Present Secrets

Success stories – downside?

Parading super successful people across the stage or on a conference call – who are “just like the listeners” – is one of the great recruiting
tools of our business.

You know, the rags to riches stories.

But. There’s a downside.

If one does not show the struggles these folks had to go through to get
where they are today, the success stories can do more harm than good.

If all Lulu (an inexperienced MLMer) hears about is the success stories,
then, when Lulu runs into the usual difficulties – pukies and all –
she’s out even faster.

Because the expectations were set so ridiculously high. So noted
Darren Hardy, publisher of Success Magazine.

Bottom line: Tell the struggles the big banana survived.

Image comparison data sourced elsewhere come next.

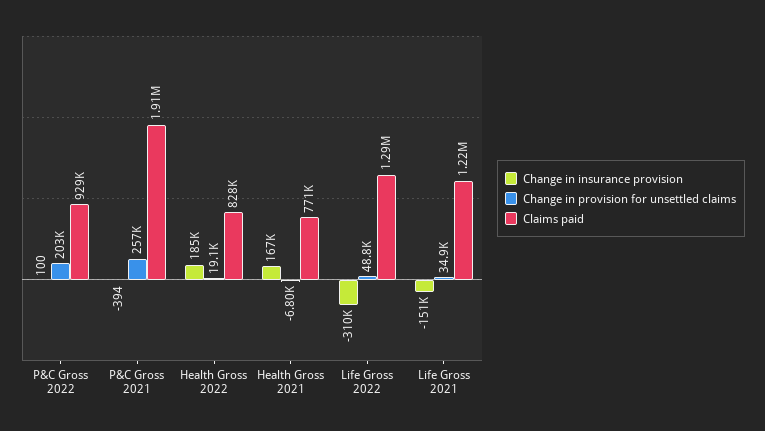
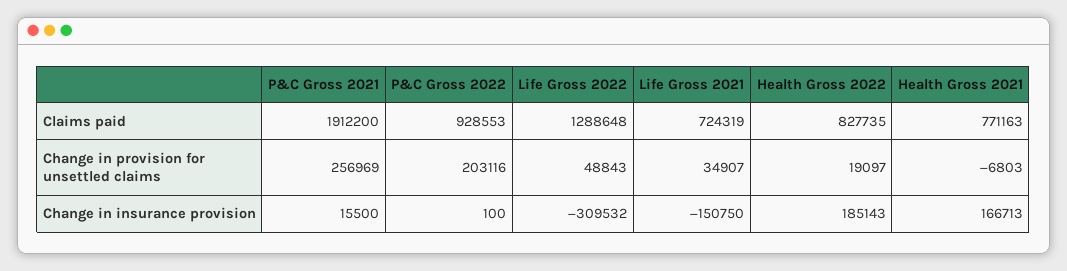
  {
    "Change in insurance provision": {
      "P&C Gross 2022": 100,
-     "P&C Gross 2021": -394,
+     "P&C Gross 2021": 15500,
      "Health Gross 2022": 185143,
      "Health Gross 2021": 166713,
      "Life Gross 2022": -309532,
      "Life Gross 2021": -150750
    },
    "Change in provision for unsettled claims": {
      "P&C Gross 2022": 203116,
      "P&C Gross 2021": 256969,
      "Health Gross 2022": 19097,
      "Health Gross 2021": -6803,
      "Life Gross 2022": 48843,
      "Life Gross 2021": 34907
    },
    "Claims paid": {
      "P&C Gross 2022": 928553,
      "P&C Gross 2021": 1912200,
      "Health Gross 2022": 827735,
      "Health Gross 2021": 771163,
      "Life Gross 2022": 1288648,
-     "Life Gross 2021": 1220000
+     "Life Gross 2021": 724319
    }
  }

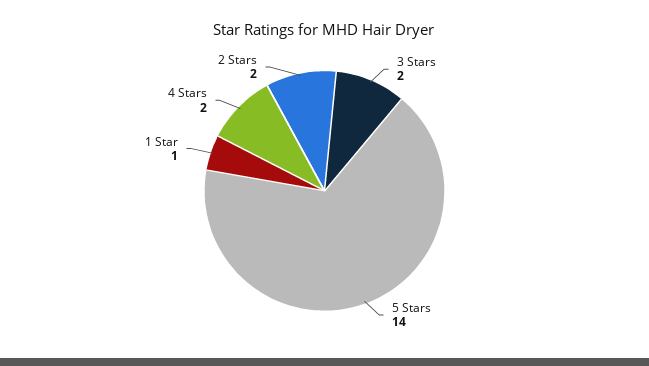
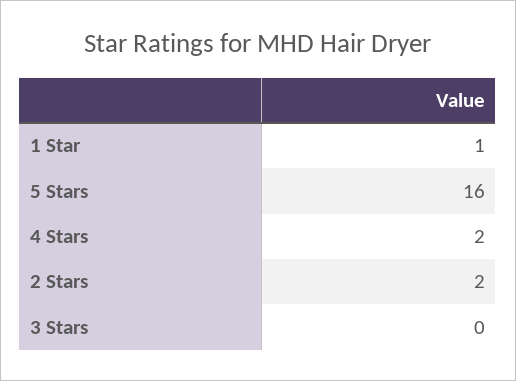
  {
-   "3 Stars": 2,
+   "3 Stars": 0,
-   "5 Stars": 14,
+   "5 Stars": 16,
    "1 Star": 1,
    "4 Stars": 2,
    "2 Stars": 2
  }

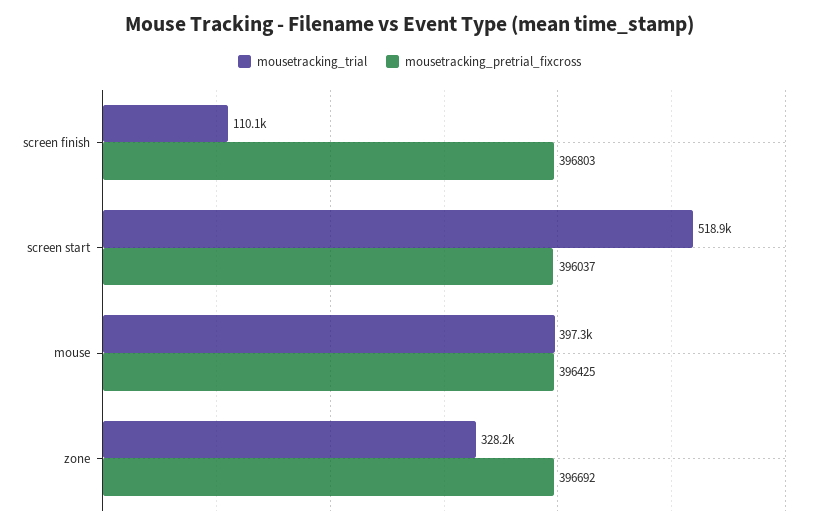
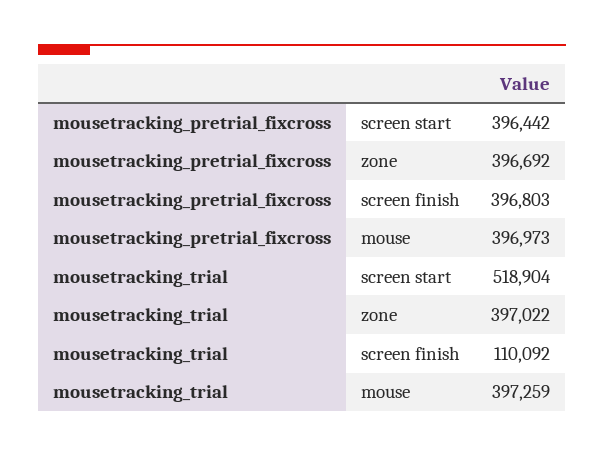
  {
    "mousetracking_trial": {
      "screen finish": 110092,
      "screen start": 518904,
      "mouse": 397259,
-     "zone": 328200
+     "zone": 397022
    },
    "mousetracking_pretrial_fixcross": {
      "screen finish": 396803,
-     "screen start": 396037,
+     "screen start": 396442,
-     "mouse": 396425,
+     "mouse": 396973,
      "zone": 396692
    }
  }

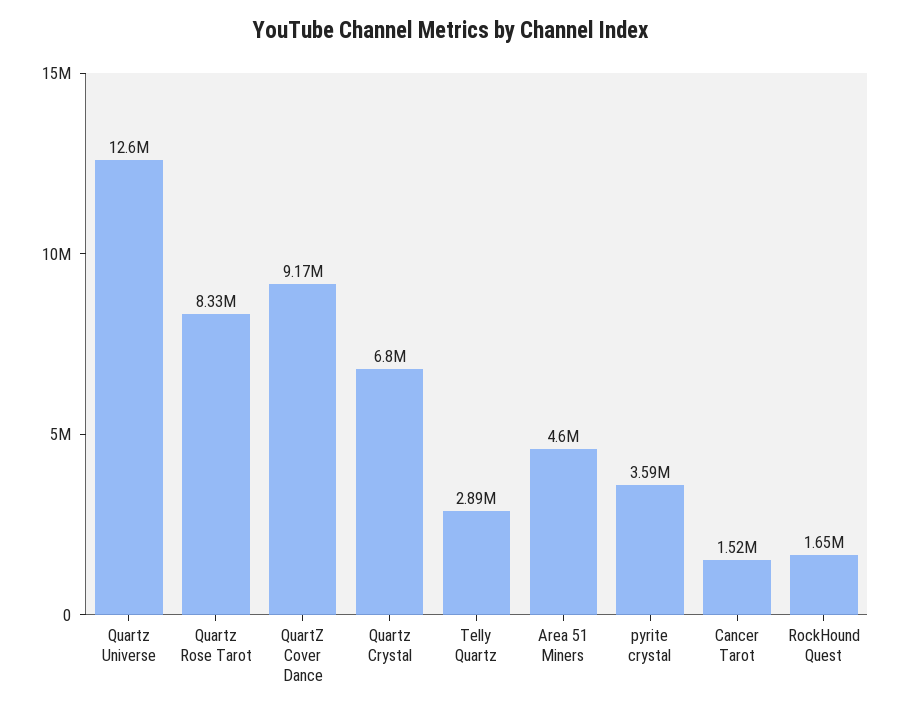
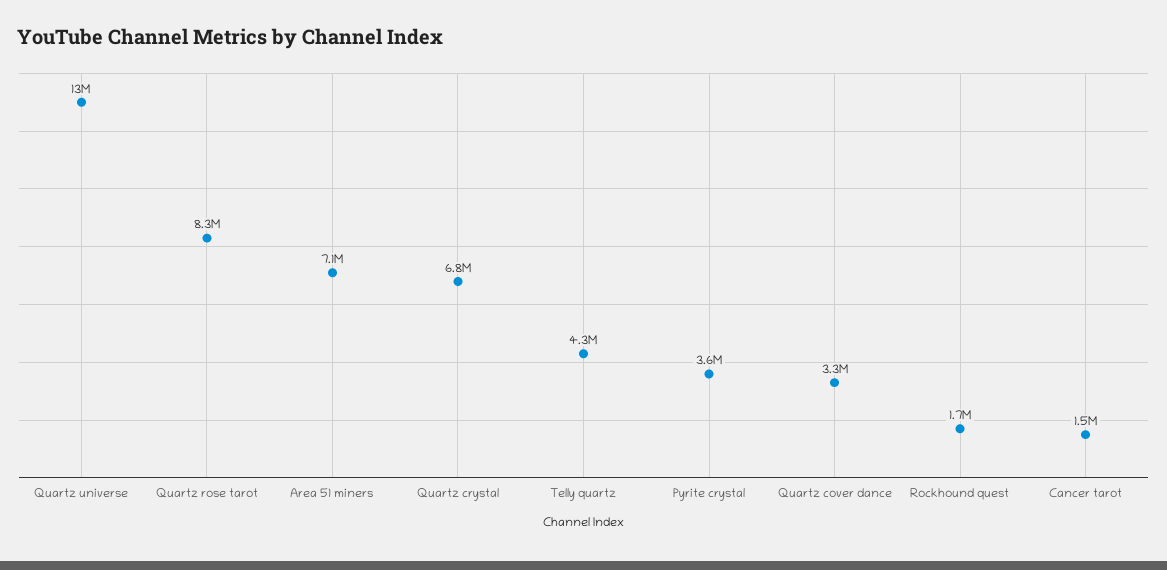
  {
    "Quartz Universe": 12600000,
    "Quartz Rose Tarot": 8330000,
-   "QuartZ Cover Dance": 9170000,
+   "QuartZ Cover Dance": 3300000,
    "Quartz Crystal": 6800000,
-   "Telly Quartz": 2890000,
+   "Telly Quartz": 4300000,
-   "Area 51 Miners": 4600000,
+   "Area 51 Miners": 7100000,
    "pyrite crystal": 3590000,
    "Cancer Tarot": 1520000,
    "RockHound Quest": 1650000
  }

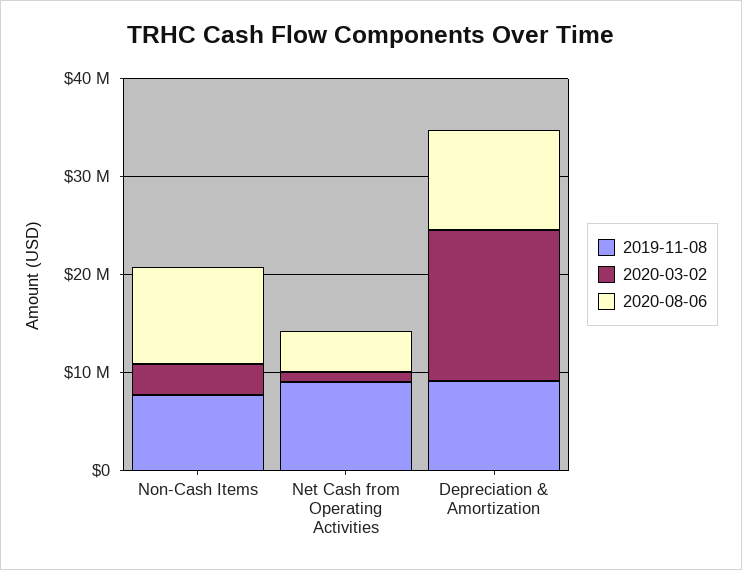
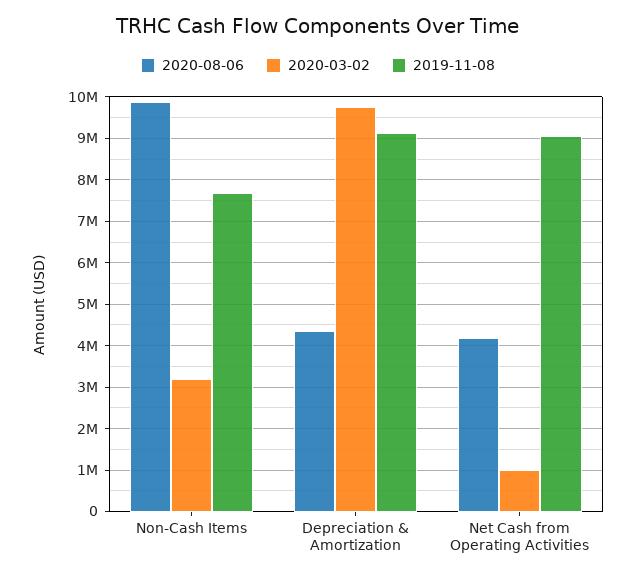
  {
    "2019-11-08": {
      "Non-Cash Items": 7600000,
      "Net Cash from Operating Activities": 9000000,
      "Depreciation & Amortization": 9200000
    },
    "2020-03-02": {
      "Non-Cash Items": 3200000,
      "Net Cash from Operating Activities": 1000000,
-     "Depreciation & Amortization": 16000000
+     "Depreciation & Amortization": 9800000
    },
    "2020-08-06": {
      "Non-Cash Items": 9800000,
      "Net Cash from Operating Activities": 4200000,
-     "Depreciation & Amortization": 10000000
+     "Depreciation & Amortization": 4400000
    }
  }

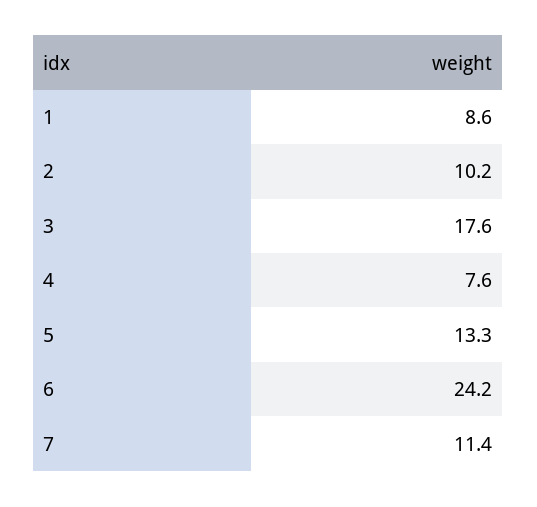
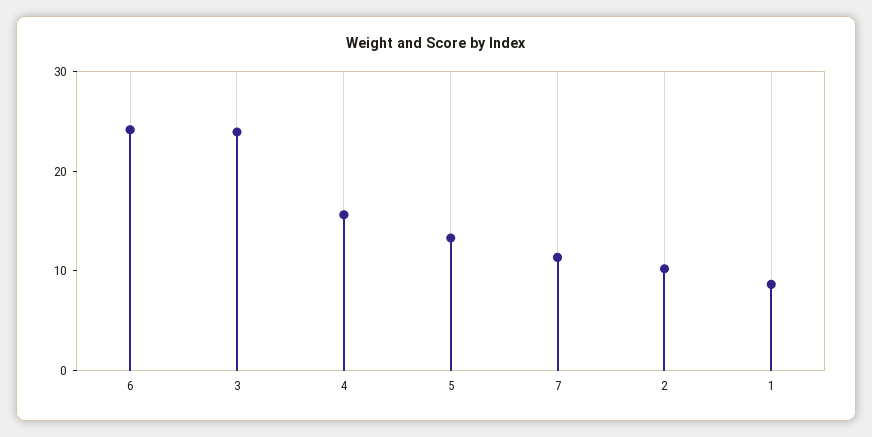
  {
    "1": 8.6,
    "2": 10.2,
-   "3": 17.6,
+   "3": 24,
-   "4": 7.6,
+   "4": 16,
    "5": 13.3,
    "6": 24.2,
    "7": 11.4
  }

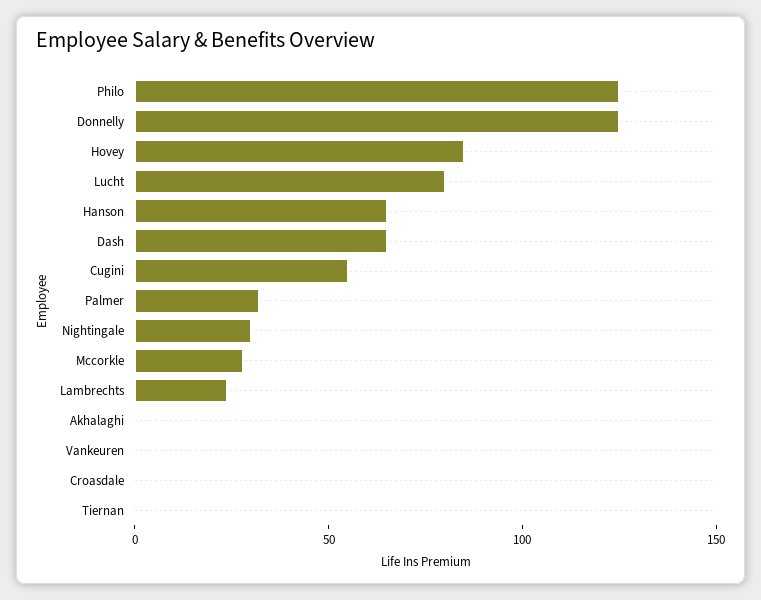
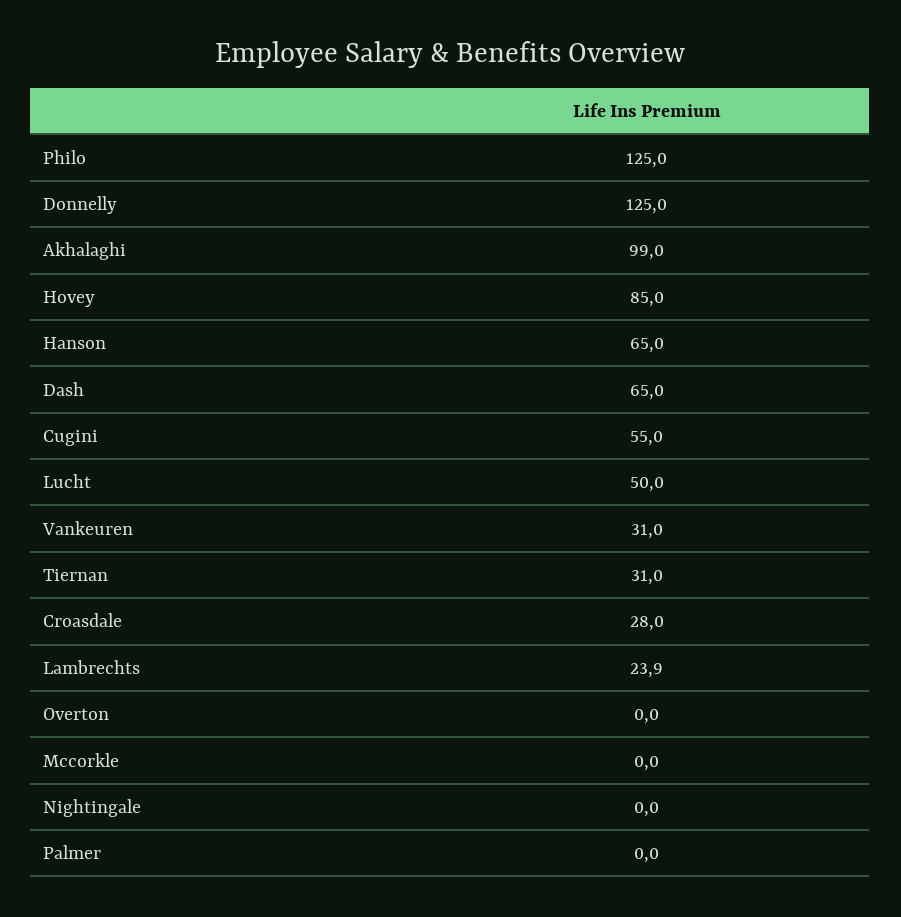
  {
    "Philo": 125,
    "Donnelly": 125,
    "Hovey": 85,
-   "Lucht": 80,
+   "Lucht": 50,
    "Hanson": 65,
    "Dash": 65,
    "Cugini": 55,
-   "Palmer": 30,
+   "Palmer": 0,
-   "Nightingale": 30,
+   "Nightingale": 0,
-   "Mccorkle": 30,
+   "Mccorkle": 0,
    "Lambrechts": 23.9,
-   "Akhalaghi": 0,
+   "Akhalaghi": 99,
-   "Vankeuren": 0,
+   "Vankeuren": 31,
-   "Croasdale": 0,
+   "Croasdale": 28,
-   "Tiernan": 0
+   "Tiernan": 31,
+   "Overton": 0
  }

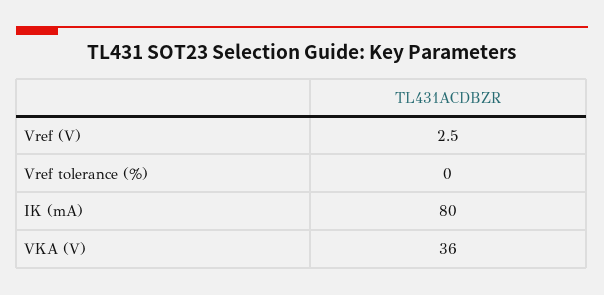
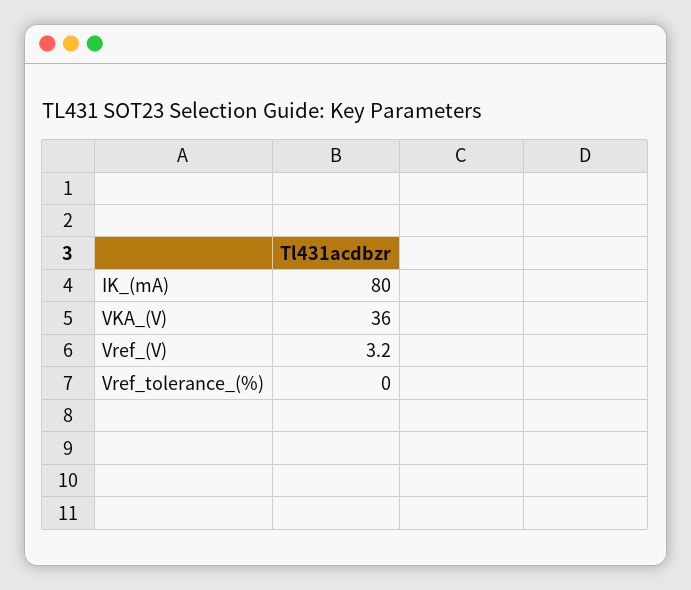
  {
-   "Vref (V)": 2.5,
+   "Vref (V)": 3.2,
    "Vref tolerance (%)": 0,
    "IK (mA)": 80,
    "VKA (V)": 36
  }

PS This is why I so HATE those stories some people tell, where they
act as if they have no clue why their business got big – and now it earns
them six figures a year or more.

They’ll tell their stories during opp meetings and say “the income just
kept on growing – without us! Isn’t that just AMAZING?” As if others
should expect this also (!)

In fact these folks know very well what “happened.” They had a super
star producer fall on their head. Someone they did NOT bring in
themselves, and whose success that upline had little or nothing to do with.

It’s a marvelous thing to have happen. Only in MLM. But.

Why not just SAY that in the opp calls and meets?

“I had a super producer fall on my head, and my income went from $235/mo to
$9k/mo. This kind of thing DOES happen in our business! One reason to
consider it.”

Just let’s not pretend we don’t know what happened when relating such
a story to newbies. Or acting as if it’s typical. It’s NOT.

Just more reason for someone to quit. Because. They can’t figure out
what they did wrong – why are THEY not suddenly making $9k/mo like
this other guy said he did? He said he was all clueless about what might
have happened, didn’t he? I’m clueless too, but that’s not
happening for me!


The business offers a wonderful opportunity. There are wonderful success
stories around the world. No need to downplay the obstacles or the good
luck some people have had fall onto their heads.

We may do more to shoot ourselves in the foot – and head – than any outsider
could ever do. Think?

About the author

Kim Klaver


  • Thank you sharing! I think this is true. The meteoric rising stars are paraded around and held up as examples. I can see how this can be discouraging rather than encouraging. A lady I know got out before she even started because this.

  • Dear Kim,

    On their rocketing success from $235 per month to $9K per month, you left out the part about working only 5 to 10 hours per week.

    To me the success stories are more meaningful when I understand the rocky path they followed, and how they persevered.

  • You are so right, Top Banana! The one character I recall that said that very thing a few months ago was the very person I lost confidence in believing. Ironically, his name almost rhymes with baloney, the very stuff he’s dishing out. That’s alright, though. I think I’ve found something that’s offering truth on video and teaching me more from believable sources rather than giving me hype. Bottom line: go where the money is and get off the stuck elevator!